▶ [TEXT BLOCK]:
....
# Got my New Vacmaster 130!



## baja traveler (Jun 4, 2012)

Used the coupon code to order the Vacmaster 130 and a 50/50 selection of pint/quart bags. To celebrate it's arrival on Saturday I smoked 5 pounds each Cheddar and Pepper Jack, but to my dismay found the Vac sealer not working out of the box - not pulling a vacuum 
	

	
	
		
		



		
			






. An email from Lisa suggested I wait till today to call support, which I did and they determined that it was indeed the unit, not me - so to return it for repair or replacement. Figuring I had nothing to loose (and being the consummate tinkerer) I unscrewed the 8 screws and opened the back panel to find a broken plastic tee. Lifting the vacuum hose with a finger broke a second tee barb, so it must have been a real brittle batch. It probably worked fine at the factory, but broke during shipping. The tubing looked exactly like aquarium pump tubing, so instead of paying to have it sent back and waiting possibly weeks, I went to the aquarium store and fixed it with a high quality brass tee - less than $2.
....
▶ [ENTRIES SHOWN]:
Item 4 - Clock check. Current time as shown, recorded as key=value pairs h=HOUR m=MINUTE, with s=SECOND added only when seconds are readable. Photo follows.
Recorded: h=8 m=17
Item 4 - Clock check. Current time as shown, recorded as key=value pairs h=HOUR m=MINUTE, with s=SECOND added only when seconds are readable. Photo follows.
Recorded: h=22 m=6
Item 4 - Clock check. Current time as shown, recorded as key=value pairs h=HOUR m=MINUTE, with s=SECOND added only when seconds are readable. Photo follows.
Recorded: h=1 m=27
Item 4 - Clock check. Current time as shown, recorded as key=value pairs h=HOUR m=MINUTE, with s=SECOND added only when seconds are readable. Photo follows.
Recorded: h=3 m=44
....
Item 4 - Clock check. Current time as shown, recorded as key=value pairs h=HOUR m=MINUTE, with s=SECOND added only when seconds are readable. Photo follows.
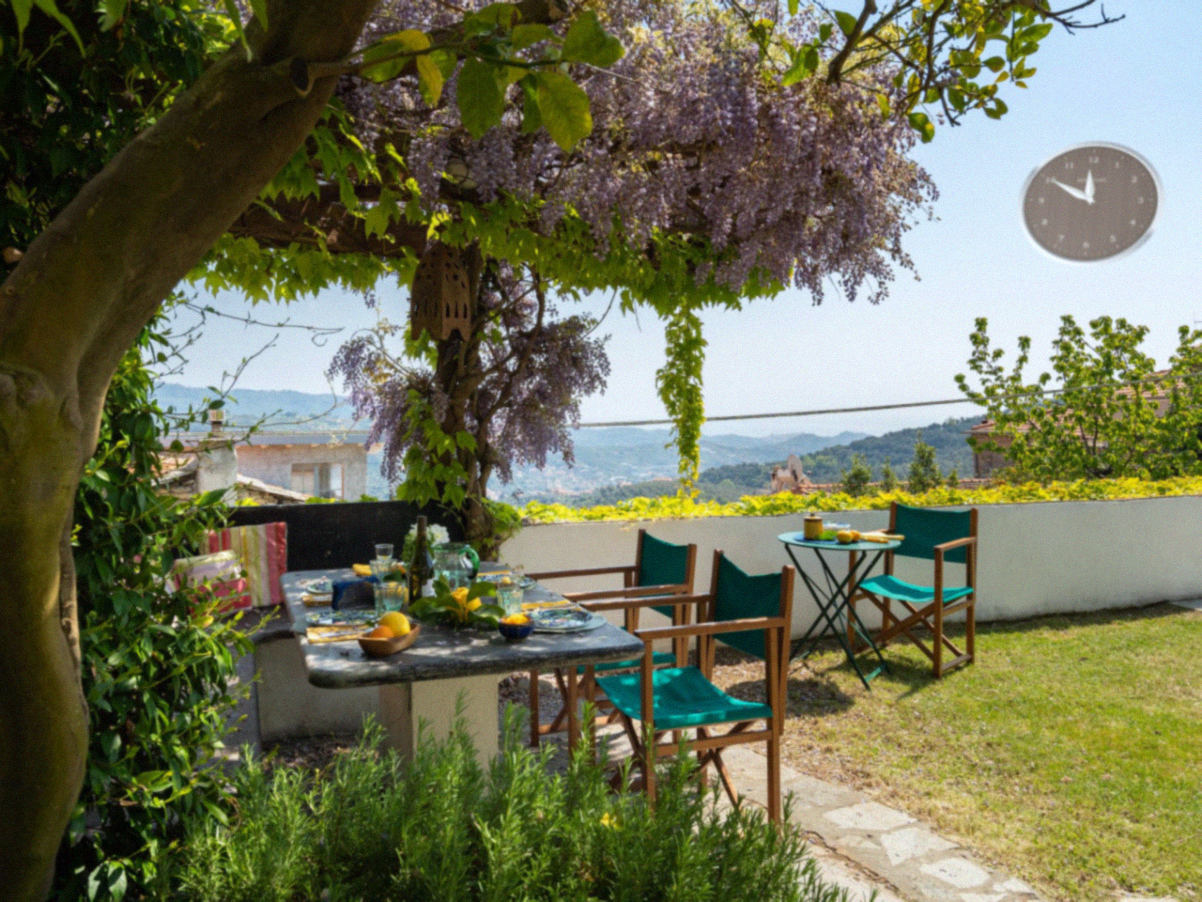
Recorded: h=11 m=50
....
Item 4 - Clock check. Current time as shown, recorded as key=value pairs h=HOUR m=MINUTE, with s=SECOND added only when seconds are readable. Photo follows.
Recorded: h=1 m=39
....
▶ [EXERCISES TO COMPLETE]:
A – Answer these about the Vacmaster 130 post:
(i) What did the poster smoke to celebrate the sealer's arrival?
(ii) How many screws held the back panel on?
(iii) What part did the poster use for the repair, and what did it cost?
B – Carry on the Vacmaster 130 post from its final sentence.
The material comes from a separate source.

▶ [WRITTEN ANSWERS]:
A –
(i) 5 pounds each of Cheddar and Pepper Jack
(ii) 8
(iii) A high quality brass tee, for less than $2

B –
		
		
	


	





  Just pulled Saturdays work from the ziplocks and vacuumed them up right labels and all! So anybody that runs into a similar problem with theirs - the fix is super easy to do yourself.

I was worried that the pint bags would be too small to do much with, but discovered that 1/2 pound slices of cheese fit them perfectly!


----------



## scarbelly (Jun 4, 2012)

Great job and it looks like you are getting professional with the labels too


----------



## daveomak (Jun 4, 2012)

Baja Traveler... evening....  How do you like the sealer and did it do a good job for you....  Lots of vacuum ???  Just curious....  I'm waiting for my sealer to die so I can get a new one....  Yours is the unit I want to get...  

Dave


----------



## baja traveler (Jun 4, 2012)

I've only used it for the 22 packages of cheese this afternoon, but I like it very much. It literally takes 5 seconds to get a full vacuum on the pint size bags. I found myself hitting the seal button in about that time instead of waiting the 15 or so seconds for the automatic timer to do it for me. The best deal is from right here on this forum at Vacuum Sealers Unlimited. Don't forget the coupon code which sweetens the deal even more.

The labels are Avery 5520 weatherproof for laser printers. We use them at work for water sample testing, as they are a mylar material that sticks to damp surfaces really well. I found they are perfect for freezer and fridge labels also.


----------



## driedstick (Jun 5, 2012)

I want one and some of your cheese. for sure on my wish list.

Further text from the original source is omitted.